Of the two, it looks like HsSyck exposes more structure but not much else, while yaml goes via the json encodings provided by aeson. This indicates to me that the former is probably more powerful while the latter is more convenient.
A simple example:
First you need a test.yml file:
db: /db.sql
limit: 100
Reading YAML in Haskell
{-# LANGUAGE DeriveGeneric #-}
import GHC.Generics
import Data.Yaml
data Config = Config { db :: String
, limit :: Int
} deriving (Show, Generic)
instance FromJSON Config
main :: IO ()
main = do
file <- decodeFile "test.yml" :: IO (Maybe Config)
putStrLn (maybe "Error" show file)
With yamlparse-applicative you can describe your YAML parser in a static analysis-friendly way, so you can get a description of the YAML format from a parser for free. I'm going to use Matthias Braun's example format for this one:
{-# LANGUAGE ApplicativeDo, RecordWildCards, OverloadedStrings #-}
import Data.Yaml
import Data.Aeson.Types (parse)
import YamlParse.Applicative
import Data.Map (Map)
import qualified Data.Text.IO as T
data MyType = MyType
{ stringsToStrings :: Map String String
, mapOfLists :: Map String [String]
} deriving Show
parseMyType :: YamlParser MyType
parseMyType = unnamedObjectParser $ do
stringsToStrings <- requiredField' "strings_to_strings"

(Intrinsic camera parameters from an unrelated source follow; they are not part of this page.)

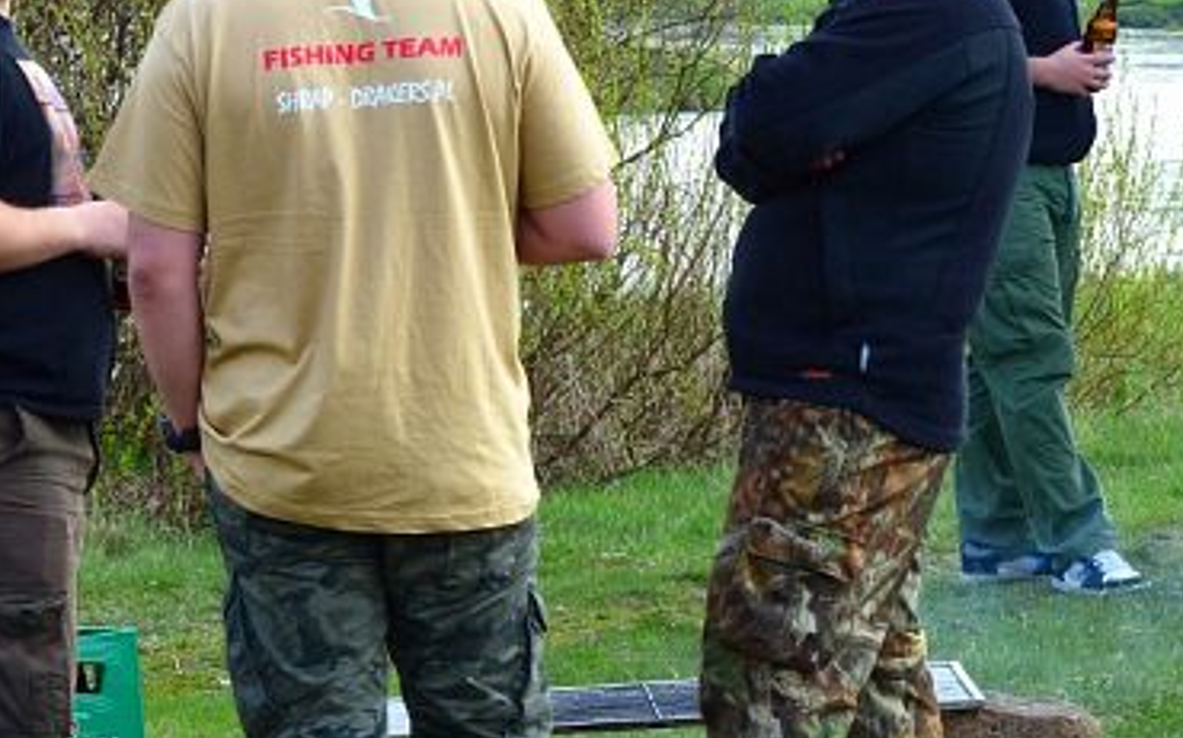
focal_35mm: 298
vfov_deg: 4.4
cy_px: 280
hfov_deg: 7.0
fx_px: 9605
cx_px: 457
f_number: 4
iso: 100
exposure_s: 1/160
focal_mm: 30.6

mapOfLists <- requiredField' "map_of_lists"
pure MyType{..}
main :: IO ()
main = do
T.putStrLn $ prettyParserDoc parseMyType
yaml <- decodeFileThrow "config/example.yaml"
print $ parse (implementParser parseMyType) yaml
Note that main is able to print out a schema before even seeing an instance:
strings_to_strings: # required
<key>: <string>
map_of_lists: # required
<key>: - <string>
Success
(MyType
{ stringsToStrings = fromList
[ ("key_one","val_one")
, ("key_two","val_two")
]
, mapOfLists = fromList
[ ("key_one",["val_one","val_two","val_three"])

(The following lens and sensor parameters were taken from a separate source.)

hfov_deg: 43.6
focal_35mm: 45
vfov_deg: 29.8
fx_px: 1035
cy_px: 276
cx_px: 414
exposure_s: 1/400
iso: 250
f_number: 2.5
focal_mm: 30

, ("key_two",["val_four","val_five"])
]
})
Here's how to parse specific objects from your YAML file using the yaml library.

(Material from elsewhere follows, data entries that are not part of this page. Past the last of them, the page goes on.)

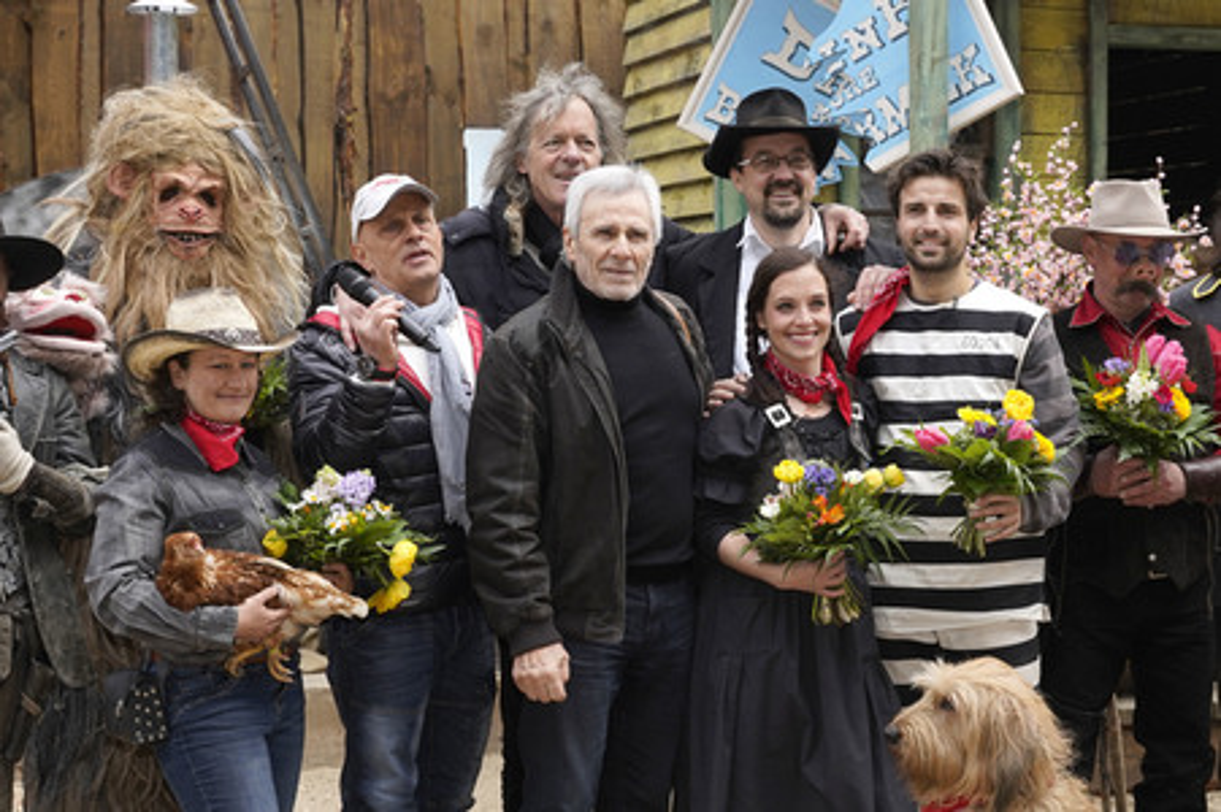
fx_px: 1423
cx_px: 610
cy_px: 406
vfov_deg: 31.8
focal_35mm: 42
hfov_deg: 46.4
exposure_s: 1/800
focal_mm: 42
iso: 640
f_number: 6.3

Let's parse parts of this file, config/example.yaml:
# A map from strings to strings
strings_to_strings:
key_one: val_one
key_two: val_two
# A map from strings to list of strings
map_of_lists:
key_one:
- val_one
- val_two
- val_three
key_two:
- val_four
- val_five
# We won't parse this
not_for: us
This module parses strings_to_strings and map_of_lists individually and puts them into a custom record, MyType:
{-# Language OverloadedStrings, LambdaCase #-}
module YamlTests where
import Data.Yaml ( decodeFileEither
, (.:)
, parseEither
, prettyPrintParseException
)
import Data.Map ( Map )
import Control.Applicative ( (<$>) )
import System.FilePath ( FilePath
, (</>)
)
data MyType = MyType {stringsToStrings :: Map String String,
mapOfLists :: Map String [String]} deriving Show
type ErrorMsg = String
readMyType :: FilePath -> IO (Either ErrorMsg MyType)
readMyType file =
(\case
(Right yamlObj) -> do
stringsToStrings <- parseEither (.: "strings_to_strings") yamlObj
mapOfLists <- parseEither (.: "map_of_lists") yamlObj
return $ MyType stringsToStrings mapOfLists
(Left exception) -> Left $ prettyPrintParseException exception
)
<$> decodeFileEither file
yamlTest = do
parsedValue <- readMyType $ "config" </> "example.yaml"
print parsedValue
Run yamlTest to see the parsing result.